About one year after the war, in company with Colonel Harry Gilmor and Major Byrd Washington, the author paid a visit to Capon Springs, in West Virginia. There we met General Ewell, who, with Mrs. Ewell, was spending the summer. One evening, while we were all sitting in front of the hotel in conversation, the Gettysburg campaign was mentioned, and the General expressed himself freely regarding it. His comments made a great impression upon me, and even after such a lapse of time I can repeat his almost every word.
"Of the reasons for the invasion of Pennsylvania I have little to say," said the General. "They may never be perfectly understood, but it was hoped to relieve Vicksburg, and that was, perhaps, the weightier reason for it. But I think there were still others. You know that General Lee was in command of the finest army that the South had yet assembled - an army of seasoned veterans, flushed with the many victories of the previous year, and of Chancellorsville that spring. The Federal army was believed to be greatly demoralized, and for very good reasons. It had had many commanders, all equally unfortunate, and the officers and men could not have had confidence in Hooker after his very recent disaster. On the other hand, the Confederate soldiers had the most unbounded confidence in General Lee.

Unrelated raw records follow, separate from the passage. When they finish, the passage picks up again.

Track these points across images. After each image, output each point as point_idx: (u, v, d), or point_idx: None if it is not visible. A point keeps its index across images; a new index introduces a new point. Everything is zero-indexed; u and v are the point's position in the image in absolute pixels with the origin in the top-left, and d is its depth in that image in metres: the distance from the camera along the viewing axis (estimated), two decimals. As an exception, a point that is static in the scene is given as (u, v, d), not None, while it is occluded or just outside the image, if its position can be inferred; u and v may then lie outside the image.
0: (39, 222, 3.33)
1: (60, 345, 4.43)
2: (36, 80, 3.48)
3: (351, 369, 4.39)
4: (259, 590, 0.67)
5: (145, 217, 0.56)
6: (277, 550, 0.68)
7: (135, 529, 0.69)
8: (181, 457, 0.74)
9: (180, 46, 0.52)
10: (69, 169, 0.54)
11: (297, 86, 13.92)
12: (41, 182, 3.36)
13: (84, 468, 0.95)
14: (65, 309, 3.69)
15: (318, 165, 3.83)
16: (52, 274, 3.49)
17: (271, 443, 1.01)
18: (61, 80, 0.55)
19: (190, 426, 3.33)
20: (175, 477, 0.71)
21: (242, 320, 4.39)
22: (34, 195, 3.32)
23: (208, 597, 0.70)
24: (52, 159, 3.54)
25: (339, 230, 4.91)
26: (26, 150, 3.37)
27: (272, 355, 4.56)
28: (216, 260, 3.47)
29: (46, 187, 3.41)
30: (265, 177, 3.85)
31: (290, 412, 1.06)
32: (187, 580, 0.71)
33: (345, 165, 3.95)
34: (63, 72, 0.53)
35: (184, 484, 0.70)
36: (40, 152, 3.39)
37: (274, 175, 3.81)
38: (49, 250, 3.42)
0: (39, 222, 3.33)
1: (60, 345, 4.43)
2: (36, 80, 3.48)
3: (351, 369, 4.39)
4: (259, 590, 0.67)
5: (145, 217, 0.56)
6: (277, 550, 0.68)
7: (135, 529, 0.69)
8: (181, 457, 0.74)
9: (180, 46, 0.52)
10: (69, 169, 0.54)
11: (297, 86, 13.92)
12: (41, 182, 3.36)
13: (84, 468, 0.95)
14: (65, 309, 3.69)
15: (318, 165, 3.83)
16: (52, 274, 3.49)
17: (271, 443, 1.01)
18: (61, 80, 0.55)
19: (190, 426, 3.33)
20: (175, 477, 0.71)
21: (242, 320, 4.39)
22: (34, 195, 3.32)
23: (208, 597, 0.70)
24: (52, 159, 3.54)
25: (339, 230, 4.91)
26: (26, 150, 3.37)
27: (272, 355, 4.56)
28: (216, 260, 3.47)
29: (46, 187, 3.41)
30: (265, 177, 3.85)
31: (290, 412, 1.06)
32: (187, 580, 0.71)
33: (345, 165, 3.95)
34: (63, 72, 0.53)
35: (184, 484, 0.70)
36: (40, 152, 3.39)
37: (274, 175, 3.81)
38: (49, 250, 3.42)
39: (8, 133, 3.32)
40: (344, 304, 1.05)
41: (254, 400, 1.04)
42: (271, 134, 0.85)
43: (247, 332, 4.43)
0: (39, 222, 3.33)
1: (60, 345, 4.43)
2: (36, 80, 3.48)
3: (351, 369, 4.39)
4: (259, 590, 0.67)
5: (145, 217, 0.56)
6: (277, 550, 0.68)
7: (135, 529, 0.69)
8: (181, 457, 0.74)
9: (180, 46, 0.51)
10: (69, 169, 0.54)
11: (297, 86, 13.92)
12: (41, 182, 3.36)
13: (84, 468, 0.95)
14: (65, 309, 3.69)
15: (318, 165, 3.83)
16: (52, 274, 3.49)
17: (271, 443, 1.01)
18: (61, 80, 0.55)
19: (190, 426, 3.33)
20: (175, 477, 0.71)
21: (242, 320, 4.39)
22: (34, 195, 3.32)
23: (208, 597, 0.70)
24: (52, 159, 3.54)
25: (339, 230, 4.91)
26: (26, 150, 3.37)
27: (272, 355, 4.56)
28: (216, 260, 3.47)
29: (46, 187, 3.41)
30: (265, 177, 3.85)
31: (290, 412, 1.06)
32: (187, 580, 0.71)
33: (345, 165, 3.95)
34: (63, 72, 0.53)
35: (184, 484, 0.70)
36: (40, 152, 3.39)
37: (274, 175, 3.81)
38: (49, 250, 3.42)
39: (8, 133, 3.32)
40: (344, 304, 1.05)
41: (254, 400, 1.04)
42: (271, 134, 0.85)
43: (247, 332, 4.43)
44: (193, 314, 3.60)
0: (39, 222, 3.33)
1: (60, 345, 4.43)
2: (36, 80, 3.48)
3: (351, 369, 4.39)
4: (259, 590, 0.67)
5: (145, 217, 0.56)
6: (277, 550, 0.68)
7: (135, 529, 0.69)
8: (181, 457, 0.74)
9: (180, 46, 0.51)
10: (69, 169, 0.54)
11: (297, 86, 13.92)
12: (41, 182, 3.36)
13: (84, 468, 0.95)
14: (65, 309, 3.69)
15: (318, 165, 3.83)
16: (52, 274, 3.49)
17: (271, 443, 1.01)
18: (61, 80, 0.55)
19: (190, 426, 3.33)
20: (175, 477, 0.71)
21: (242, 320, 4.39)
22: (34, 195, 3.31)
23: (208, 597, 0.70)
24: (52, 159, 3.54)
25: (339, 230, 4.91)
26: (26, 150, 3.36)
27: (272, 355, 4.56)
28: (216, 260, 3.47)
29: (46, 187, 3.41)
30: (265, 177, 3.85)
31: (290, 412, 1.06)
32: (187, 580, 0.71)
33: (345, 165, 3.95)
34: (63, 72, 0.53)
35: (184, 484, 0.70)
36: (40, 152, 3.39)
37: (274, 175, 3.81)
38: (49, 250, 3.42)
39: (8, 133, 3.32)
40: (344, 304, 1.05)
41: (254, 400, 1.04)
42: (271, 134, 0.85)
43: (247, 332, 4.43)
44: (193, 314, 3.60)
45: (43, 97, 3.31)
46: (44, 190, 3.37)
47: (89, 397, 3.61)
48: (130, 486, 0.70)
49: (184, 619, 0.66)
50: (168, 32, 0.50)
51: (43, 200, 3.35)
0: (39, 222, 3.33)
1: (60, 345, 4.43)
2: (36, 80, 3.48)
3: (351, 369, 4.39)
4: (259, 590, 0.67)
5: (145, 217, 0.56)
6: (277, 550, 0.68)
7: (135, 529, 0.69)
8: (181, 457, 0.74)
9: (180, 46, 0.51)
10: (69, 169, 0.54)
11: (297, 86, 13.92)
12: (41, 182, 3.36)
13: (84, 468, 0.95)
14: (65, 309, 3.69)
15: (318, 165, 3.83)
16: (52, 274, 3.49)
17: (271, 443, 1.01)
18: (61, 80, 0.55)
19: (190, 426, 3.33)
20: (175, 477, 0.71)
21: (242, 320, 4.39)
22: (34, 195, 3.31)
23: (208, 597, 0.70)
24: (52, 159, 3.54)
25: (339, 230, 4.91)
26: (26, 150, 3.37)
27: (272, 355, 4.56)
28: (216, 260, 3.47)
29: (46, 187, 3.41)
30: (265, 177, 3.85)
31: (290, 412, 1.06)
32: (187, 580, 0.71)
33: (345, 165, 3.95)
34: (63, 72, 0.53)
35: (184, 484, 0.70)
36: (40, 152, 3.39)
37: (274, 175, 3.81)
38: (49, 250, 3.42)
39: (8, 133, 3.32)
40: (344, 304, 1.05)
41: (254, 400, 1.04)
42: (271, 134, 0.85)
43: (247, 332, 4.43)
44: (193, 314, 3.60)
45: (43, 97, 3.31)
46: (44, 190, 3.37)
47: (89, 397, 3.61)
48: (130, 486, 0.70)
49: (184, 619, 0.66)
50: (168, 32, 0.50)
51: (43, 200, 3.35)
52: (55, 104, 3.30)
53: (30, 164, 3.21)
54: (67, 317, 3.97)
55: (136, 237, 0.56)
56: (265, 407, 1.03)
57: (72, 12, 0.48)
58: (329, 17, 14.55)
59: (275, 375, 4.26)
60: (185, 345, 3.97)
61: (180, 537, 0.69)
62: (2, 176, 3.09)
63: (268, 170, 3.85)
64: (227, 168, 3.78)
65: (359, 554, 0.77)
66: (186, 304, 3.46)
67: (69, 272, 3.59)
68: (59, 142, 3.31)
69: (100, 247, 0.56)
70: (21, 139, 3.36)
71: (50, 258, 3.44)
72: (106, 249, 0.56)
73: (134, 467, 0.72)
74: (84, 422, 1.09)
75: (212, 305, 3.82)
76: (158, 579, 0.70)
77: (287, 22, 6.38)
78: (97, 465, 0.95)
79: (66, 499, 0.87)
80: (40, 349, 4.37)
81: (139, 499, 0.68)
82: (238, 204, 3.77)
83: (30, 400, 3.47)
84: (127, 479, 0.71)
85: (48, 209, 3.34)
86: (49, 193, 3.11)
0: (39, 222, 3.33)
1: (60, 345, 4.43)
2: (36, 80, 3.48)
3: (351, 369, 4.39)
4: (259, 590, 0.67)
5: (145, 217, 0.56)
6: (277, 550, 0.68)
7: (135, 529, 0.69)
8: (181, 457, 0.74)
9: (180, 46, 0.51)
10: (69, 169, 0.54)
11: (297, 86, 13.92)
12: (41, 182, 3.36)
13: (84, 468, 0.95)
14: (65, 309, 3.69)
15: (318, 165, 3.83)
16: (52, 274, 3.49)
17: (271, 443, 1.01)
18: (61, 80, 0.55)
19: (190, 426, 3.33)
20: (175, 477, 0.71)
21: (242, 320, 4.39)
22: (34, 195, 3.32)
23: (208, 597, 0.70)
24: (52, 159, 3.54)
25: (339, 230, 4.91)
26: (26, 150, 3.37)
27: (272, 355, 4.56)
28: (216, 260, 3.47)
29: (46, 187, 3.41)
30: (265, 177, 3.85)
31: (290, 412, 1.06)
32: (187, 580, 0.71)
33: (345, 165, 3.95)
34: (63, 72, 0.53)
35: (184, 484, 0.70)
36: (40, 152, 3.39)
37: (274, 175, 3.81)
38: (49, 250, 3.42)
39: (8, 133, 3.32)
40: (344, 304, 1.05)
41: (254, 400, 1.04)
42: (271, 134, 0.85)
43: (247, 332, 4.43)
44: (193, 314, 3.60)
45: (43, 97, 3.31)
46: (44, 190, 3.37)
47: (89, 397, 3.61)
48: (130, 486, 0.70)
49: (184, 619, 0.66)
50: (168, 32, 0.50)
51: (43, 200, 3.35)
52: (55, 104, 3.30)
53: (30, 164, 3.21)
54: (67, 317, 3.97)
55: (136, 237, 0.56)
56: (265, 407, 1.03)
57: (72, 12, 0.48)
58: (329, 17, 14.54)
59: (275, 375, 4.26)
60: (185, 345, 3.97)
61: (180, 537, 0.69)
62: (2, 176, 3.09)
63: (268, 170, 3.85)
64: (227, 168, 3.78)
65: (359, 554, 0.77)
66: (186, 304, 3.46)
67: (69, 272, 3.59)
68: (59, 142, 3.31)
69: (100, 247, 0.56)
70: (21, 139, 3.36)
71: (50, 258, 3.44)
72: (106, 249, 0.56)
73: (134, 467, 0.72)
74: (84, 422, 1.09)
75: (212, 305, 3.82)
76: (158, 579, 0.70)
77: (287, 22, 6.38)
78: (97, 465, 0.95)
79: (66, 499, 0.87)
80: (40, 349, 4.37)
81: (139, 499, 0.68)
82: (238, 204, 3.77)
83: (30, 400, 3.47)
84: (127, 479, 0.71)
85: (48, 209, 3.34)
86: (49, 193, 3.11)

"Of course, General Lee did not underrate his adversary: possibly he overrated the ability of his own army. It was, indeed, a splendid body of men, and I believe on ground of their own selection would have been invincible. Of course, General Lee expected to give battle on a field of his own choice, but a combination of unforeseen circumstances willed otherwise. It was hoped to administer a crushing defeat to the Federal army, and in that event General Lee would have had it in his power to go wherever he pleased. No. I do not think Philadelphia would have been in any danger; I believe we would have marched to Baltimore, and thence to Washington, and had we reached the Federal capital a settlement of the differences between the two sections would probably have been reached speedily.
"Many things conspired against the success of the campaign, In the first place, the cavalry engagement at Brandy Station was unfortunate, as it gave Hooker warning of what was to follow, and thus prevented General Lee from getting a better start. And then came a still greater misfortune - Stuart's raid to Rockville, which cut him off from the army, and left it without its eyes.
"Yes; I know I have been blamed by many for not having pressed my advantage the first day at Gettysburg. But, then, I cannot see why I should be censured. General Lee came upon the ground before I could have possibly done anything, and after surveying the enemy's position, he did not deem it advisable to attack until re-enforced. Had I taken Johnson's fine division with me there would have been no second day at Gettysburg; but it reached me too late.
"There did not seem to be that concert of action among some general officers that was necessary at critical periods of the battle of Gettysburg to insure success, and I fear there was some friction where it should not have existed.
"Yes, Longstreet was slow - unaccountably slow. Had he attacked in the early morning, as he was expected to do, the enemy would have been driven from his strong position. Little Round Top, the key to the position, was not occupied until late in the day. But an hour or two earlier would have been sufficient time, for, notwithstanding the late hour at which he put his troops in motion, he very nearly succeeded."